Bioguard Corporation
Fowl pox is a slow-spreading viral disease affecting chickens, turkeys, and various other birds. It is characterized by proliferative skin lesions that develop into thick scabs (cutaneous form) and lesions in the upper respiratory and digestive tracts (diphtheritic form). A presumptive diagnosis can be made in the field based on distinctive skin lesions, but confirmation requires detecting cytoplasmic inclusion bodies in affected cells.
Etiology
Fowl pox has a world-wide distribution and is caused by a DNA virus of the genus Avipoxvirus of the family Poxviridae. Virions are somewhat pleomorphic, generally brick-shaped (220–450 nm long×140–260 nm wide×140–260 nm thick) with a lipoprotein surface membrane displaying tubular or globular units (10–40 nm). The large DNA virus is resistant and may survive in the environment for extended periods in dried scabs.
Avipoxvirus affecting more than 230 species in 23 orders of wild and domesticated birds. Within the Avipoxvirus genus there are currently 10 recognized species: : Fowlpox virus, Canarypox virus, Juncopox virus, Mynahpox virus, Psittacinepox virus, Sparrowpox virus, Starlingpox virus, Pigeonpox virus, Turkeypox virus, and Quailpox virus, according to the International Committee on Taxonomy of Viruses.
Transmission
The fowl pox virus is abundant in lesions and typically spreads through contact with skin abrasions. Scabs shed from recovering birds in poultry houses can become airborne, leading to infection. Mosquitoes and other biting insects can also act as mechanical vectors, rapidly spreading the virus when mosquitoes are prevalent. The virus is highly resistant in dry scabs, making it easy to transmit to uninfected birds. Fowl pox can affect birds of any age and may occur year-round.
Clinical signs
Clinical signs are somewhat variable depending on the host species, virulence of the virus strain, distribution of lesions, and other complicating factors. In chickens and turkeys, signs may vary with two overlapping forms of the disease:
Cutaneous (dry pox): The dry form begins with a pimple or scab on non-feathered areas of the skin such as the comb, wattles, eyelids, feet, and legs. Eventually, the infection may spread to other feathered areas of the body. Infected birds often have difficulty eating and reduced feed intake and weight loss is common. Cutaneous lesions on the eyelids may cause complete closure of one or both eyes.
Diphtheritic (wet pox): The wet form produces diphtheritic, yellow canker lesions on oral mucous membranes, tongue, esophagus, or trachea. Lesions in the upper digestive and respiratory tract may result in inappetence and dyspnea, respectively. Other mild to severe respiratory signs may also occur. Lesions in the eye and nasal cavity lead to ocular or nasal discharges.
Diagnosis:
A presumptive diagnosis can be made in the field based on characteristic skin lesions. The diagnosis should be confirmed by laboratory testing.

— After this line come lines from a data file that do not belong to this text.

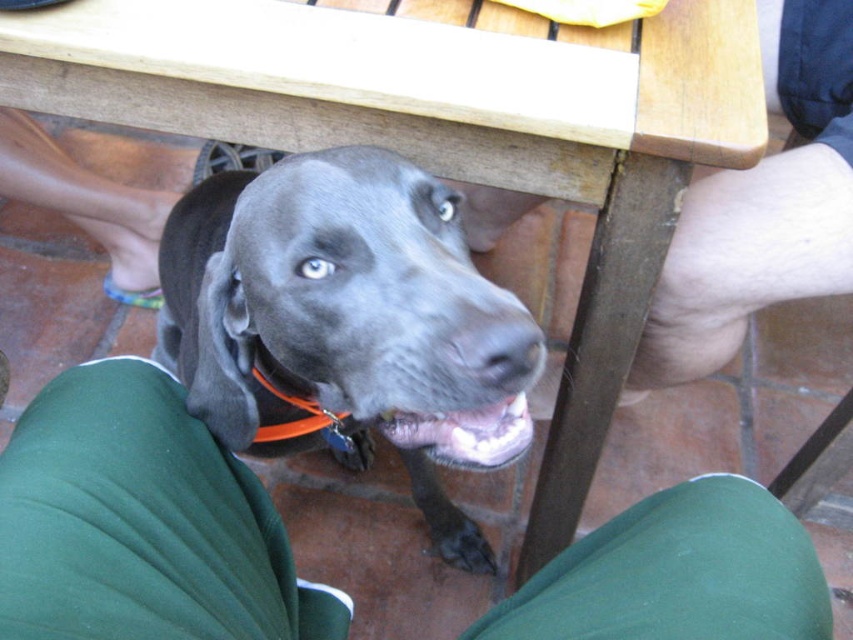
Question: Can you confirm if shiny black dog at center is smaller than orange plastic neckband at lower center?

Choices:
 (A) yes
 (B) no

Answer: (B)

Question: Does green fabric pants at lower center have a greater width compared to shiny black dog at center?

Choices:
 (A) yes
 (B) no

Answer: (A)

Question: Which point appears closest to the camera in this image?

Choices:
 (A) (167, 323)
 (B) (676, 596)

Answer: (B)

Question: Which of the following is the farthest from the observer?

Choices:
 (A) (325, 436)
 (B) (346, 310)

Answer: (A)

Question: Does shiny black dog at center appear on the right side of orange plastic neckband at lower center?

Choices:
 (A) no
 (B) yes

Answer: (B)

Question: Which point appears closest to the camera in this image?

Choices:
 (A) (27, 492)
 (B) (231, 268)
 (C) (341, 420)

Answer: (A)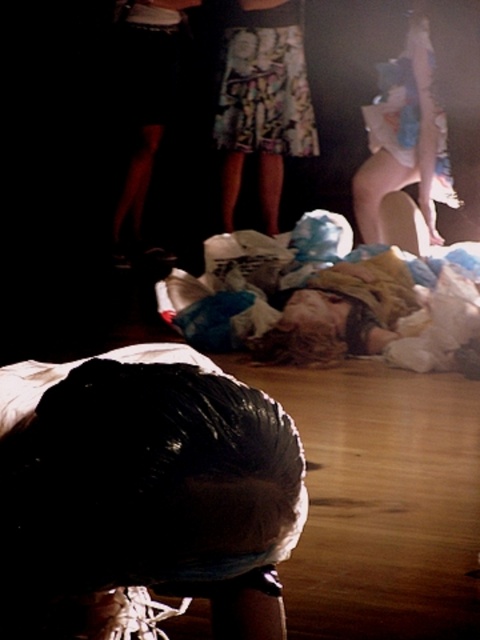
You are a photographer trying to capture the scene. You notice the black matte hair at lower center and the printed fabric skirt at center. Which object would appear narrower in your photo?

The black matte hair at lower center is thinner than the printed fabric skirt at center, so it would appear narrower in the photo.

In the scene shown: You are standing at point (240,54) and want to move to point (70,412). Is the path directly in front of you clear?

Yes, the path is clear because point (70,412) is in front of point (240,54), meaning there are no obstructions between them.

You are an observer in the scene. You see the black matte hair at lower center and the printed fabric skirt at center. Which object is positioned to the left?

The black matte hair at lower center is positioned to the left of the printed fabric skirt at center.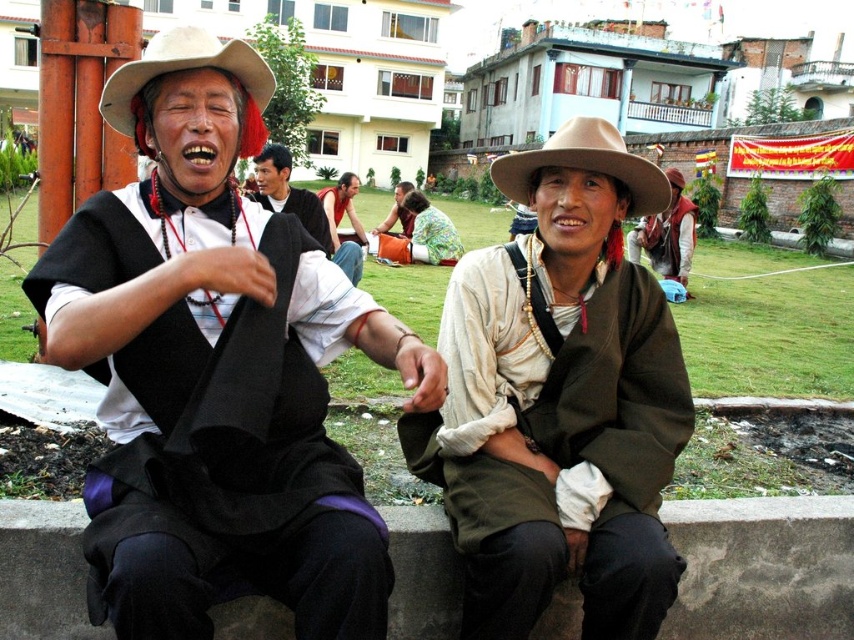
Question: Does matte brown jacket at center appear over concrete at lower center?

Choices:
 (A) yes
 (B) no

Answer: (A)

Question: Is matte black vest at left above matte black tie at center?

Choices:
 (A) yes
 (B) no

Answer: (B)

Question: Which point is closer to the camera?

Choices:
 (A) matte brown jacket at center
 (B) concrete at lower center
 (C) green fabric jacket at center
 (D) matte black tie at center

Answer: (A)

Question: Which of these objects is positioned farthest from the concrete at lower center?

Choices:
 (A) brown felt cowboy hat at center
 (B) matte black vest at left

Answer: (B)

Question: Can you confirm if concrete at lower center is wider than matte black tie at center?

Choices:
 (A) no
 (B) yes

Answer: (A)

Question: Among these points, which one is nearest to the camera?

Choices:
 (A) (554, 163)
 (B) (279, 147)
 (C) (395, 218)
 (D) (288, 358)

Answer: (D)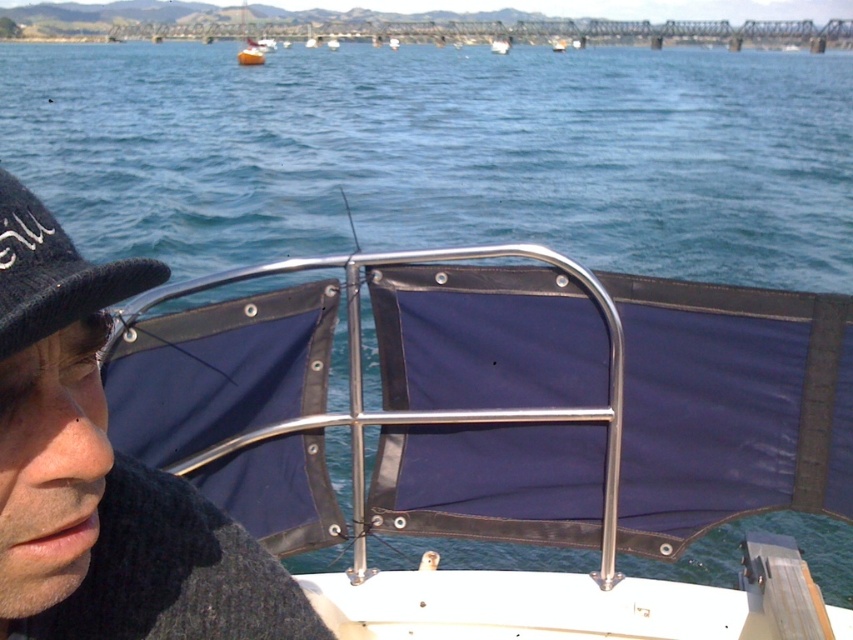
You are on a boat and need to place a black fabric baseball hat at left on the silver metallic rail at center. Will the hat fit on the rail?

The silver metallic rail at center might be wider than black fabric baseball hat at left, so it is possible that the hat will fit on the rail.

You are on a boat and want to know if the blue water at center is higher than the silver metallic rail at center. Can you confirm this based on the scene?

The blue water at center is much taller than the silver metallic rail at center according to the description.

You are on a boat and want to know if you can fit a 1 meter wide object between the blue water at center and the silver metallic rail at center. Can you determine if there is enough space?

The blue water at center is wider than the silver metallic rail at center, so there is enough space to fit a 1 meter wide object between them.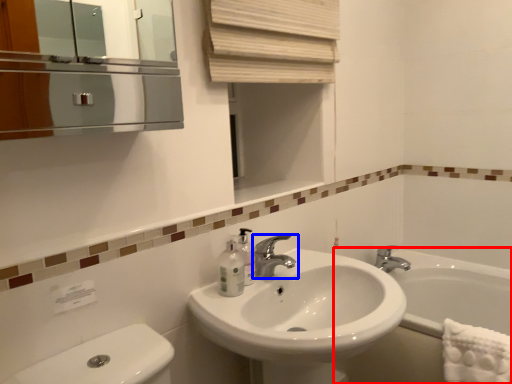
Question: Which point is closer to the camera, bath (highlighted by a red box) or tap (highlighted by a blue box)?

Choices:
 (A) bath
 (B) tap

Answer: (B)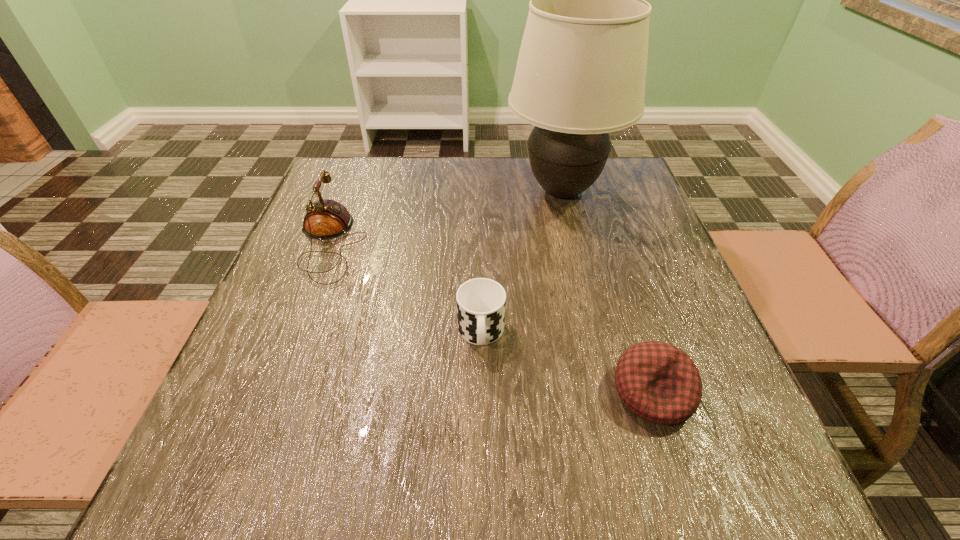
The height and width of the screenshot is (540, 960). Identify the location of the tallest object. (581, 71).

Locate an element on the screen. This screenshot has width=960, height=540. telephone is located at coordinates (325, 219).

This screenshot has width=960, height=540. I want to click on the leftmost object, so click(325, 219).

Identify the location of cup. The height and width of the screenshot is (540, 960). (481, 302).

At what (x,y) coordinates should I click in order to perform the action: click on beanbag. Please return your answer as a coordinate pair (x, y). Looking at the image, I should click on (658, 382).

Locate an element on the screen. vacant space situated 0.370m on the front of the tallest object is located at coordinates (601, 352).

Find the location of a particular element. The height and width of the screenshot is (540, 960). free space located on the rotary dial of the telephone is located at coordinates (495, 242).

This screenshot has width=960, height=540. Identify the location of free space located on the side of the cup with the handle. (481, 503).

I want to click on vacant space located 0.090m on the front of the beanbag, so click(684, 491).

I want to click on object that is positioned at the far edge, so click(x=581, y=71).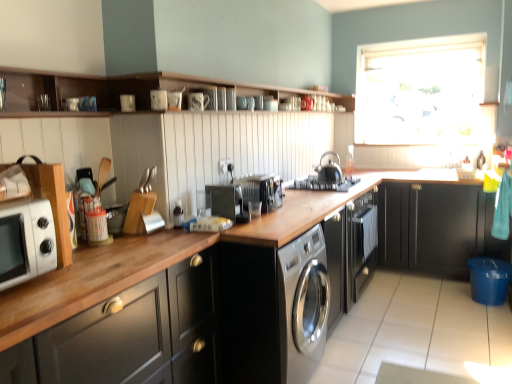
Find the location of a particular element. The width and height of the screenshot is (512, 384). free space above matte wood cabinet at left, the 1th cabinetry from the bottom (from a real-world perspective) is located at coordinates (92, 264).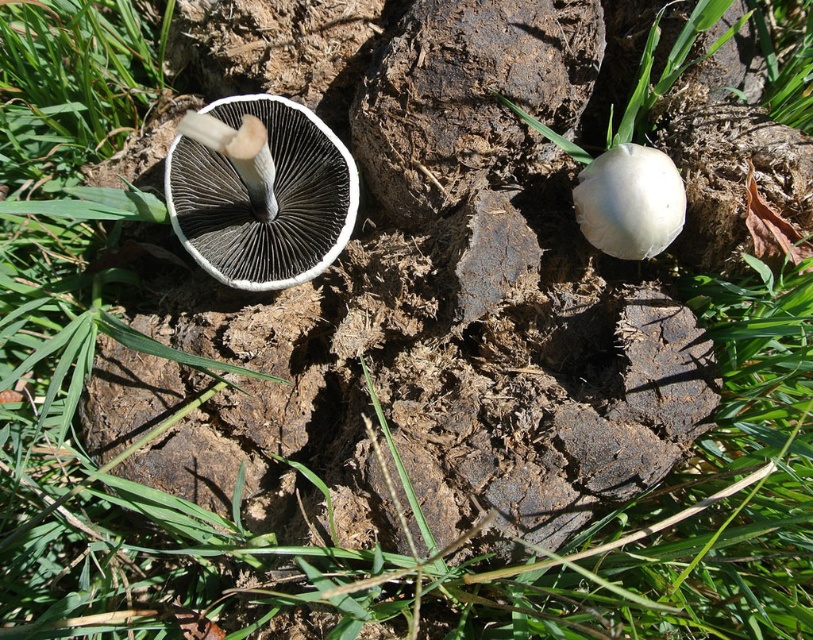
Question: Which object is closer to the camera taking this photo?

Choices:
 (A) white matte mushroom at right
 (B) white matte mushroom at center

Answer: (B)

Question: Does white matte mushroom at center have a greater width compared to white matte mushroom at right?

Choices:
 (A) no
 (B) yes

Answer: (B)

Question: Which of the following is the closest to the observer?

Choices:
 (A) (677, 188)
 (B) (288, 164)

Answer: (A)

Question: Can you confirm if white matte mushroom at center is thinner than white matte mushroom at right?

Choices:
 (A) no
 (B) yes

Answer: (A)

Question: Observing the image, what is the correct spatial positioning of white matte mushroom at center in reference to white matte mushroom at right?

Choices:
 (A) right
 (B) left

Answer: (B)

Microscopic examination of affected tissue sections stained with H&E reveals eosinophilic cytoplasmic inclusion bodies. Inclusions are also detected by fluorescent antibody and immunoperoxidase methods. Viral particles, with typical poxvirus morphology, can be detected by electron microscopy. The virus can be isolated in the chorioallantoic membrane (CAM) of chicken embryos, susceptible birds, or avian cell cultures. Field viruses can be detected in the laboratory by polymerase chain reaction (PCR).
Prevention and Control
Fowl pox and pigeon pox live virus vaccines are commonly used for immunization of chickens. Vaccination effectively prevents the disease and may limit spread within actively infected flocks. No treatment exists for birds infected with avian pox viruses.
References
Giotis ES, Skinner MA. Spotlight on avian pathology: fowlpox virus. Avian Pathol. 2019 Apr;48(2):87-90.
Molini U, Mutjavikua V, de Villiers M et al. Molecular characterization of avipoxviruses circulating in Windhoek district, Namibia 2021. J Vet Med Sci. 2022 May 25;84(5):707-711.